Answer these questions about the AutoML text below:
(a) In which kind of industries does the text say maintaining interpretability in feature engineering is especially important?
(b) What does AutoML use to test models during evaluation and validation?
(c) How long can data scientists spend determining whether a dataset has the predictive signal needed for a task?

- [EXCERPT]

## BEGIN

In this article, we will cover everything you need to know what Databricks AutoML actually is, its features, inner workings and practical applications. On top of that, we’ll examine how it addresses common challenges faced by existing AutoML solutions and and provide you with step-by-step guide for training and deploying models through both the user interface and the Python API.
What is AutoML?
AutoML, short for Automated Machine Learning, aims to democratize machine learning by automating key stages of the ML pipeline—data preprocessing, feature engineering, model selection, hyperparameter tuning and model evaluation. AutoML handles these steps to enable data scientists and engineers to concentrate on interpreting results rather than on the intricacies of model development and tuning.

1) Data preparation and ingestion
AutoML starts with preprocessing data, which includes tasks like handling missing values, normalizing data and detecting data types; whether they’re numbers, categories, or text. This step is crucial because it sets the stage for accurate model training.
2) Feature engineering and selection
One of the most time-consuming aspects of ML is creating and selecting features that improve model performance. AutoML automates feature engineering by identifying and generating features that are most predictive, thus speeding up the process while maintaining interpretability—especially important in highly regulated industries.
3) Model selection and training
AutoML iterates over multiple algorithms and configurations to find the best fit for a given task. It uses optimization techniques (we’ll take about this later) to do this efficiently rather than just brute-forcing every possible combination.
4) Hyperparameter optimization
Hyperparameter tuning is one of those tasks that can eat days of compute time if done naively. AutoML applies smarter search strategies to find good configurations faster.
5) Evaluation and validation
AutoML rigorously tests models using cross-validation and a range of metrics. It also checks for issues like data leakage and misconfiguration before anything gets deployed.
6) Deployment and monitoring
After training and validating a model, AutoML streamlines deployment so the model integrates smoothly into production systems. Many AutoML tools also offer monitoring features to track performance over time and trigger retraining when needed.
Benefits of AutoML
AutoML provides a number of advantages that can improve the productivity and usability of machine learning. Let’s dive in.
First and foremost, AutoML can significantly minimize the time and effort necessary to develop and deploy machine learning models. Data engineers and data scientists can devote more time to the strategic parts of ML model development and deployment by automating tedious chores.
Second, AutoML makes machine learning more accessible to a larger number of people and organizations. Even if you don’t have a deep understanding of machine learning methods and techniques, AutoML can help you utilize advanced ML capabilities to improve business outcomes.
Key problems AutoML solves
Verifying predictive power. Data scientists can spend weeks or months determining whether a dataset actually has the predictive signal needed for a task. AutoML accelerates that process dramatically, giving you quicker insight into dataset viability.

## END

- [DATA ENTRIES]
## BEGIN

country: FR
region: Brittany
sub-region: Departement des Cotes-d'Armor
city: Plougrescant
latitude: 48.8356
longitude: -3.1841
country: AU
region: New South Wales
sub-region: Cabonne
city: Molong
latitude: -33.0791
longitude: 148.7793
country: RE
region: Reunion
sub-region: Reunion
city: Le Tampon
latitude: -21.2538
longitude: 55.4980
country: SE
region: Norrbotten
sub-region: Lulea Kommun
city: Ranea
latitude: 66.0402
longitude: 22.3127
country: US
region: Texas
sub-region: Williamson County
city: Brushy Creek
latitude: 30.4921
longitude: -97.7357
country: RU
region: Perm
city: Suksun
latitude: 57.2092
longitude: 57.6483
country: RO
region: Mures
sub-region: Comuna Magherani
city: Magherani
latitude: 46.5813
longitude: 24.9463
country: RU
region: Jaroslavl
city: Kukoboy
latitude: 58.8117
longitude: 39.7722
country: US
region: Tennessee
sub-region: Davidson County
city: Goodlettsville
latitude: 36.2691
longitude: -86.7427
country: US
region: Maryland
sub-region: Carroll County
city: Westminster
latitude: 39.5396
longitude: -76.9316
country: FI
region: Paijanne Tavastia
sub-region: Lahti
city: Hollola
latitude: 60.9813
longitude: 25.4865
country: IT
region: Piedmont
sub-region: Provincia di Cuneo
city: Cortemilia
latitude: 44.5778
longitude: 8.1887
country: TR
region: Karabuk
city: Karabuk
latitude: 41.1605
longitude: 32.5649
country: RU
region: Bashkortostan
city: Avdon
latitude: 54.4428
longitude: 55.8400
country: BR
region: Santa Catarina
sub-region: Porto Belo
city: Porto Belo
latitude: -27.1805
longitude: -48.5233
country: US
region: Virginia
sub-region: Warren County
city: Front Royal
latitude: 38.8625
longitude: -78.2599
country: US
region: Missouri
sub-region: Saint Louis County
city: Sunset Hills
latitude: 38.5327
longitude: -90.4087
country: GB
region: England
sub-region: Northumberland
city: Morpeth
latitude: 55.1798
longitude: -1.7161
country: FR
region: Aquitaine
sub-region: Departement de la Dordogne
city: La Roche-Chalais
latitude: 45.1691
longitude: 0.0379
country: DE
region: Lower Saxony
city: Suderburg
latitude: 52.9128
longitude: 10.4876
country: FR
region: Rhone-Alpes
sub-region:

## END

- [EXPECTED ANSWER]
(a) Highly regulated industries.
(b) Cross-validation and a range of metrics.
(c) Weeks or months.